If before the archmage was interested in psionics, now he found himself desperate for the art. Within this hive-mind lay all the components of all magic. Anything he might know, anything he might deign to know, would be in there, the secret of life itself.

“Perhaps,” Kimmuriel said, breaking him from his trance. He turned and stared at the drow, who merely shrugged.

“Come,” Kimmuriel bade him, moving to another stairway.

It was hard for Gromph to leave this place, even when Kimmuriel telepathically assured him that they would return soon enough.

Up the stairs and through a door, and the pair seemed to be walking through an invisible corridor, as if they were floating among the stars, all the colors of the universe splayed out around them, the shining lights unblocked by the ceilings of the Underdark and unblemished by the clouds of Toril.

Gromph had traveled to the Astral Plane before, but never like this, never secured in one place and untethered all at the same time. He felt as if he could simply leap from whatever platform might be beneath his feet and become one with the glory around him. And he was truly sorry when Kimmuriel led him through another substantial door, and into a solid room.

A group of illithids milled about in there, none taking note of the new arrivals. Centering the room was a large pedestal, and upon it was set a crystal ball the size of a mountain giant’s head. Illithids moved to it and placed their hands upon it, tentacles waggling, and then they would move away, those strange appendages tapping those of another mind flayer as they shared thoughts on what they had seen.

After a few heartbeats, Kimmuriel nodded and led Gromph to the crystal ball. Following Kimmuriel’s lead, the archmage placed his hands gently on the hard surface and closed his eyes, and let come what may.

“K’yorl,” he whispered a moment later. Then he gasped, “Yvonnel?”

He understood that this was his daughter, and he found himself in the exchange between Yvonnel and Kimmuriel, a line of communication facilitated by K’yorl.
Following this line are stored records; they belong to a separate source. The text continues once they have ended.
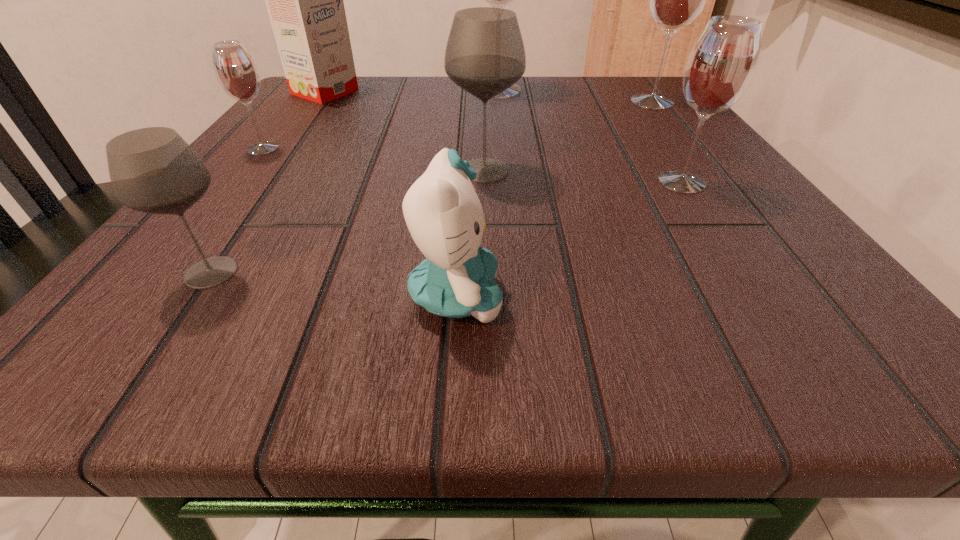
What are the coordinates of `vacant space that's between the carton and the bigger gray wineglass` in the screenshot? It's located at (404, 131).

Where is `object that is the fifth closest one to the carton`? Image resolution: width=960 pixels, height=540 pixels. object that is the fifth closest one to the carton is located at coordinates (445, 218).

Select which object appears as the fifth closest to the leftmost red wineglass. Please provide its 2D coordinates. Your answer should be formatted as a tuple, i.e. [(x, y)], where the tuple contains the x and y coordinates of a point satisfying the conditions above.

[(445, 218)]

The width and height of the screenshot is (960, 540). Identify the location of the fifth closest wineglass to the third smallest red wineglass. (153, 170).

Where is `wineglass object that ranks as the third closest to the second red wineglass from left to right`? The width and height of the screenshot is (960, 540). wineglass object that ranks as the third closest to the second red wineglass from left to right is located at coordinates (721, 65).

I want to click on red wineglass that is the second nearest to the carton, so click(499, 0).

I want to click on red wineglass that is the closest to the left gray wineglass, so click(236, 72).

The width and height of the screenshot is (960, 540). I want to click on vacant region that satisfies the following two spatial constraints: 1. on the front side of the bigger gray wineglass; 2. on the right side of the carton, so click(268, 171).

I want to click on vacant region that satisfies the following two spatial constraints: 1. on the front side of the nearest red wineglass; 2. on the face of the kitten, so click(757, 297).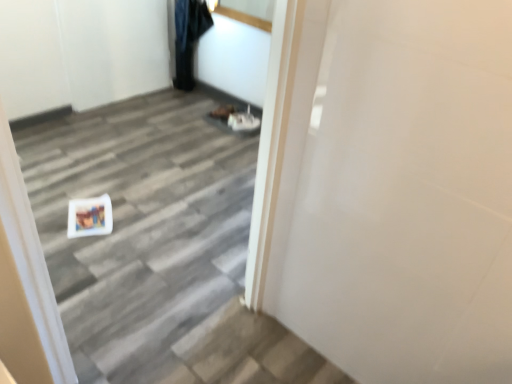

Lolth’s champion is chosen and the prince of demons approaches, Yvonnel told Kimmuriel. I will call upon you and you will give to me what I asked.

I cannot speak for the hive-mind, Kimmuriel replied, and Gromph knew it wasn’t the first time he had made that disclaimer. The fear in his thoughts were evident, the stakes apparently ultimate.

You will, Yvonnel told him.

Gromph could not sort it out fully, but it seemed to him that there was a great battle about to ensue, another proxy fight for Lady Lolth.

If Demogorgon is defeated, your crime will be pushed aside, Yvonnel went on, and it took Gromph a long breath to realize that she was communicating to him then, and not to Kimmuriel. Indeed, he was somehow certain that Kimmuriel hadn’t even heard that telepathic impartation.